● **Cosa fare**
A – Nell'articolo di cronaca, che cosa ha sentito vibrare il residente mentre si trovava nella sua rimessa?
B – Riporta tutti gli aggettivi con cui l'articolo di cronaca descrive ciò che Mirko era diventato quando i fantasmi hanno preso il sopravvento.

● **Testo mostrato**
Cronaca
Omicidio Reggio Emilia: Juana Cecilia sgozzata dall’ex per una foto

Juana Cecilia Hazana Loayza, 34 anni, è stata sgozzata dall’ex fidanzato, un 24enne con la quale Juana aveva avuto una breve relazione. La donna lascia un bimbo di 2 anni.
Alle 9:30 circa, un residente nell’ultima palazzina tra via Patti e via Ruggieri chiama la centrale operativa dei carabinieri e segnalala la presenza di un corpo senza vita nei pressi di un cortile. L’uomo ha notato il corpo perché mentre si trovava nella sua rimessa ha sentito un cellulare vibrare. Seguendo il suono, è stato ricondotto proprio al cadavere di Juana.
La morte della giovane è avvenuta nella notte, a rivelarsi fatali varie coltellate.
Ora, Mirko Genco si trova nel carcere di Reggio. A lui si è arrivati grazie alle tempestive indagini effettuate dai Carabinieri. Dai controlli, era infatti risultato che la donna aveva recentemente sporto denuncia contro l’uomo per stalking e il giovane ha confessato.
Il 24enne, dal carcere ha spiegato di aver visto alcune foto della sua ex in compagnia di alcuni amici, e per tutta la sera non le ha dato pace: chiamate, messaggi insistenti. Poi l’appuntamento: Juana accetta di incontrarlo per chiarire la situazione una volta per tutte. Lì Mirko l’ha uccisa.
Mirko, un ragazzo all’apparenza buono, aveva alle spalle una storia familiare terrificante: la mamma era stata vittima di femminicidio ed era cresciuto con la nonna. Ma i fantasmi hanno preso il sopravvento, fino a farlo diventare geloso, ossessivo, opprimente. Così ha dato appuntamento alla povera Juana, che sperava in un chiarimento definitivo e ha invece trovato la morte.

[Voci di dati memorizzati]

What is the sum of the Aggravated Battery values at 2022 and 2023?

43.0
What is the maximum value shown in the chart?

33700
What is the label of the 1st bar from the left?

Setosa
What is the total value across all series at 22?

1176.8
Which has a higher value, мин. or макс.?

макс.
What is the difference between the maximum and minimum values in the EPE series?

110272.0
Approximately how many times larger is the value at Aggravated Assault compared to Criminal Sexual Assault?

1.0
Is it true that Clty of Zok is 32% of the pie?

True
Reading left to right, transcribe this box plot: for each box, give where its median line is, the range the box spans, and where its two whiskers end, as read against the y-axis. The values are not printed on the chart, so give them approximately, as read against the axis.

● **Elenco risposte**
A – Un cellulare.

B – Geloso, ossessivo, opprimente.